One minute you’re doing the downward dog, the next you’re listening to conspiracy theories about Covid or the new world order. How did the desire to look after yourself become so toxic?
This article describes a connection between wellness and self care and the extremist groups that we have seen pop up the last years.
I thought it was interesting to see how missing research for women is causing more people to see the mainstream as 'wrong' and looking for alternative truths.
The guys from the Conspirituality podcast have been on this since the start of the pandemic. They released their findings in a book not too long ago. It’s a good one.
Seconded, Conspirituality is one of my favorite podcasts! I always find the hosts to be extremely reasonable and thoughtful, and I think the topics they cover are unique and important.
There was a recipe blogger who supported the Canadian trucker convoy, and got cancelled as a result. I also used to work with a woman who is a doTERRA hunbot and has some popular wellness site who also is a Jordan Peterson antivaxxer. The wellness movement is mostly made up of rich white women with little education and the combination is deadly..

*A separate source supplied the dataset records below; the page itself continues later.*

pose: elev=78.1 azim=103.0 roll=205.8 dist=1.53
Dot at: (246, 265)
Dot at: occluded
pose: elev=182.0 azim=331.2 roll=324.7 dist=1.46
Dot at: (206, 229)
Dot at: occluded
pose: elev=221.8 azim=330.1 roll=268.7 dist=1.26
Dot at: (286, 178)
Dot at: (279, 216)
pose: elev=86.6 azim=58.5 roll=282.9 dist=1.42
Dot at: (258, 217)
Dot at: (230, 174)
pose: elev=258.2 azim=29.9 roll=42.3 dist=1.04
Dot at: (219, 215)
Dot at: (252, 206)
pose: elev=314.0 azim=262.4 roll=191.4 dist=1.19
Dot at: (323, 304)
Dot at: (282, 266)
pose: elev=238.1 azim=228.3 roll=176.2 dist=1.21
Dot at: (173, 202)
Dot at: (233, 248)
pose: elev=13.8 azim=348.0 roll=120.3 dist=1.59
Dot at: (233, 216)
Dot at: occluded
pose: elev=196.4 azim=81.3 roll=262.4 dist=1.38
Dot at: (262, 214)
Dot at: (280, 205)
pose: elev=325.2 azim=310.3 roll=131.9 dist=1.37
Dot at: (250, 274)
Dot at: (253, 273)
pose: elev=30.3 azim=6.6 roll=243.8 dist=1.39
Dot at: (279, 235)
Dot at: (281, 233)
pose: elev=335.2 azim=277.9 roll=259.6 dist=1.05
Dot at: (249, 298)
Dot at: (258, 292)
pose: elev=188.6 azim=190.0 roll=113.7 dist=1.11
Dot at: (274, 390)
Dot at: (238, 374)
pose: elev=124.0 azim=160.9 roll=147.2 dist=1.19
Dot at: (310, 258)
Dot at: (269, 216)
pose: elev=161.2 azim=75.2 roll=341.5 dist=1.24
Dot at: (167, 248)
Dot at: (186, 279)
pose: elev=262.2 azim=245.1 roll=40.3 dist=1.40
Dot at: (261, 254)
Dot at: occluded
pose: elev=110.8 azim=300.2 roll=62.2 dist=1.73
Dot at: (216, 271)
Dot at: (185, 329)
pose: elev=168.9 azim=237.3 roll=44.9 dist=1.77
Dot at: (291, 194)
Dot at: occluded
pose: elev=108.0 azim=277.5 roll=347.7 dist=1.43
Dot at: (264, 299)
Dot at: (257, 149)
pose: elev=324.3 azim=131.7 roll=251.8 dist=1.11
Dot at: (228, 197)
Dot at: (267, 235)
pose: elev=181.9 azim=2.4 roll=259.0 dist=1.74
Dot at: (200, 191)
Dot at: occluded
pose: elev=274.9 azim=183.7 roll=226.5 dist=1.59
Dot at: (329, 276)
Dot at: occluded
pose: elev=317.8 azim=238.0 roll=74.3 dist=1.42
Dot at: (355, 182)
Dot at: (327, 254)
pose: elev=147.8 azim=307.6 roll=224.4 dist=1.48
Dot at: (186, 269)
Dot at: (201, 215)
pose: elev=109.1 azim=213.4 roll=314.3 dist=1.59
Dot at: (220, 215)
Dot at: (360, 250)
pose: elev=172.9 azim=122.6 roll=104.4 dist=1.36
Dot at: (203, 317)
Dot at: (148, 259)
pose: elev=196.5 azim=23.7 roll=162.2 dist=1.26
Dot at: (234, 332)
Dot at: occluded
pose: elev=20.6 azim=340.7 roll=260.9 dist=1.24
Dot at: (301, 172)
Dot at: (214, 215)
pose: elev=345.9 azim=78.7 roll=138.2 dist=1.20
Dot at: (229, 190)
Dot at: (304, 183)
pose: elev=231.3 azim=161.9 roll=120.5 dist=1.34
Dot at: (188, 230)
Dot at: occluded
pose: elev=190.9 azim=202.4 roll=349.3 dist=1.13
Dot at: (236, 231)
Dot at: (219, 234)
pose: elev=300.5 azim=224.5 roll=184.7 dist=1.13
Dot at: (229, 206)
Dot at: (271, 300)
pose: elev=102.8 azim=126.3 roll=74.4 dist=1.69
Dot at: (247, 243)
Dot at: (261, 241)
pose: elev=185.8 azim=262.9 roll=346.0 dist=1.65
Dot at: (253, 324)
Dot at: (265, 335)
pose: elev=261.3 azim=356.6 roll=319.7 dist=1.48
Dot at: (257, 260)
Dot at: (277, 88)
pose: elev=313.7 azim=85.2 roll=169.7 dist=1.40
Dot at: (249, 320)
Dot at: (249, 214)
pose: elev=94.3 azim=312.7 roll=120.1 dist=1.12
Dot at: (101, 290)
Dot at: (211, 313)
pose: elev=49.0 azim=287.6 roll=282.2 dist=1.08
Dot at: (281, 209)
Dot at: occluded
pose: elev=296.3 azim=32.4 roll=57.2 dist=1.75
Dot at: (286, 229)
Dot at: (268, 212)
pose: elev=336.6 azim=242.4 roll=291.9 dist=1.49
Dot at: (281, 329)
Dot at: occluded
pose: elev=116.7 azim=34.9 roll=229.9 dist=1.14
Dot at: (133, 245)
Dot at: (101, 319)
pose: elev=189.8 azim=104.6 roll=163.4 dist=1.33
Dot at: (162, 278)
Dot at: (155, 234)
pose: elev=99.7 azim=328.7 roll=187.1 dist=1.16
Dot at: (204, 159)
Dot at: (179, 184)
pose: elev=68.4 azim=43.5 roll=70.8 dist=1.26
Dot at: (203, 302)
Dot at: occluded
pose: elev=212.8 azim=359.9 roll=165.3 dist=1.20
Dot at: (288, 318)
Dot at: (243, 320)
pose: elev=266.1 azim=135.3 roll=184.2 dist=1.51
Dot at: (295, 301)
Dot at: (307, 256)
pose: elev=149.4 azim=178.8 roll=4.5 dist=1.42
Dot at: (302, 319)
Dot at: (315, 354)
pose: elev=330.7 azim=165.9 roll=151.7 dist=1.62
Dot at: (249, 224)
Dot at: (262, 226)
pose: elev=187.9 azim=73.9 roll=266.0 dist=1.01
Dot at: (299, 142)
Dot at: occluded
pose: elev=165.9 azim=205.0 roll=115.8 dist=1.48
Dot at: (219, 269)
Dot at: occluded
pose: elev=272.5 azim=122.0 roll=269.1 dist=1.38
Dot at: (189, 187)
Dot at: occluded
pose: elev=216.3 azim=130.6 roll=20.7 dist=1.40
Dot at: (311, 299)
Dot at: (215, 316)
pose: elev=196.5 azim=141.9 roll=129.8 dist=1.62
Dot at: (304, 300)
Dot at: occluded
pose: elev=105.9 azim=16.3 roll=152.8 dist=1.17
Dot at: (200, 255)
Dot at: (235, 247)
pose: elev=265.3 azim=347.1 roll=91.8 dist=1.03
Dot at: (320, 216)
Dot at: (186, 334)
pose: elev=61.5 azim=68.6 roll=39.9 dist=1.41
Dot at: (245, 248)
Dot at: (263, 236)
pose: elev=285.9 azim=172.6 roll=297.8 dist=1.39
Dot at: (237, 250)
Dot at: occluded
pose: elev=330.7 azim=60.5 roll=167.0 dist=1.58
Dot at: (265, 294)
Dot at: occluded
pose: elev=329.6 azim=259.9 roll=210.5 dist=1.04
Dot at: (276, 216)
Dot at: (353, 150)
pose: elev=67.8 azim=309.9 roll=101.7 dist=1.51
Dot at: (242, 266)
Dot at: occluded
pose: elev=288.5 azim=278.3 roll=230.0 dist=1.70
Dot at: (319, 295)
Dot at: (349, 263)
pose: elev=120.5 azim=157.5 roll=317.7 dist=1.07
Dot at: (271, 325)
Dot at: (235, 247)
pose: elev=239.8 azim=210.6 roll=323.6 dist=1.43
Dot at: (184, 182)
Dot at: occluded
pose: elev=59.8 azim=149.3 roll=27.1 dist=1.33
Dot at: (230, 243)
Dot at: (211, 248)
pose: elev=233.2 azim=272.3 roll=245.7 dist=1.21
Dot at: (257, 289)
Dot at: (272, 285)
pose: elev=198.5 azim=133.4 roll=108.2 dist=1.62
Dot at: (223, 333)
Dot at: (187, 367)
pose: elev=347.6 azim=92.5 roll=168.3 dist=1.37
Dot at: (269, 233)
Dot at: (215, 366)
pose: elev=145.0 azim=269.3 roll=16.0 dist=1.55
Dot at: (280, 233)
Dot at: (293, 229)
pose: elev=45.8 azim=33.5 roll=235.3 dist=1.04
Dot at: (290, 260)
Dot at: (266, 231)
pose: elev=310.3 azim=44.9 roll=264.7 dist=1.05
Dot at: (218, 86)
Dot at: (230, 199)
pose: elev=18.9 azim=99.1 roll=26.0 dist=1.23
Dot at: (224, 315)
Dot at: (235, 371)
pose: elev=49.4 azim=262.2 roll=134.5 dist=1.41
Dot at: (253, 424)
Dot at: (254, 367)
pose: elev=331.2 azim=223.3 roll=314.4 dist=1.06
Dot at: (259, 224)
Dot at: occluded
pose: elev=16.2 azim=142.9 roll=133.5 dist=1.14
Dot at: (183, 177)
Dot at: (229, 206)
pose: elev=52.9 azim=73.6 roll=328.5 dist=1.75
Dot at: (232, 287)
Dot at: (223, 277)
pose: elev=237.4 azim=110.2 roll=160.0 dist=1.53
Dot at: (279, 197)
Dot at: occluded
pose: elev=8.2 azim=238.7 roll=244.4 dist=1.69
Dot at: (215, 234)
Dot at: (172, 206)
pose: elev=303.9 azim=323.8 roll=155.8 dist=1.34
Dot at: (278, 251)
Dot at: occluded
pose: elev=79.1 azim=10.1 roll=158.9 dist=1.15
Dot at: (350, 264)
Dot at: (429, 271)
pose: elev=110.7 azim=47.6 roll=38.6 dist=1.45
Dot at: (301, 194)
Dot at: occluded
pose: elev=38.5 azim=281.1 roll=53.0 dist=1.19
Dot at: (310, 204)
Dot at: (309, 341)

Rich white women of a certain age might have been the ones whose parents chose to not send to college over their brothers. Perhaps this goes for rich women of any colour. My mother's (now 68 yo) parents sent her brothers to college, not the girls. My mother got a vocational training, contributed to the brothers college funds, and then finally paid for herself through college. My mother's not white.
I believe that most people have a certain hunger for information and education, and if college wasn't an option, they'd look for these educations elsewhere.
One of the most effective (and horrible) things the people behind Qanon did was find a way of collecting and brainwashing people from all sorts of sub-cultures under their umbrella of crapulence. Wellness nuts, western New Agers, evangelical Christians, traditional Catholics, survivalists, Falun Gong, conspiracy theorists (flat-earthers, ancient alien believers, anti-vaxxers, 'plandemic' believers, etc.), white supremacists, libertarians, anti-semites, the anti-gay movement, mothers who worry about sexual child abuse, anti-immigrant advocates... The list goes on and on.
So many friendships and families have been destroyed by this crap. It's heartbreaking.
Things came to a head when one day, before a meditation session – an activity designed to relax the mind and spirit, pushing away all worldly concerns – the group played a conspiratorial video arguing that 15-minute cities and low-traffic zones were part of a global plot.
One of the leaders of the German branch of the QAnon movement – a conspiracy founded on the belief that Donald Trump was doing battle with a cabal of Satanic paedophiles led by Hillary Clinton and George Soros, among others – was at first best known as the author of vegan cookbooks.
Something about the strange mixture of mistrust of the mainstream, the intimate nature of the relationship between a therapist, spiritual adviser, or even personal trainer, and their client, combined with the conspiratorial world in which we now live, is giving rise to a new kind of radicalisation.
Alex Jones, the US conspiracist who for a decade claimed the Sandy Hook shootings – which killed 20 children and six adults – were a false-flag operation, had his financial records opened up when he was sued by the families of the victims.
“Although many of the traditional left-leaning alternative health and wellness advocates might reject some of the more racist forms of rightwing conspiracism, they now increasingly share the same online spaces and memes,” he says, before concluding: “They both start from the position that everything we are told is a lie, and the authorities can’t be trusted.”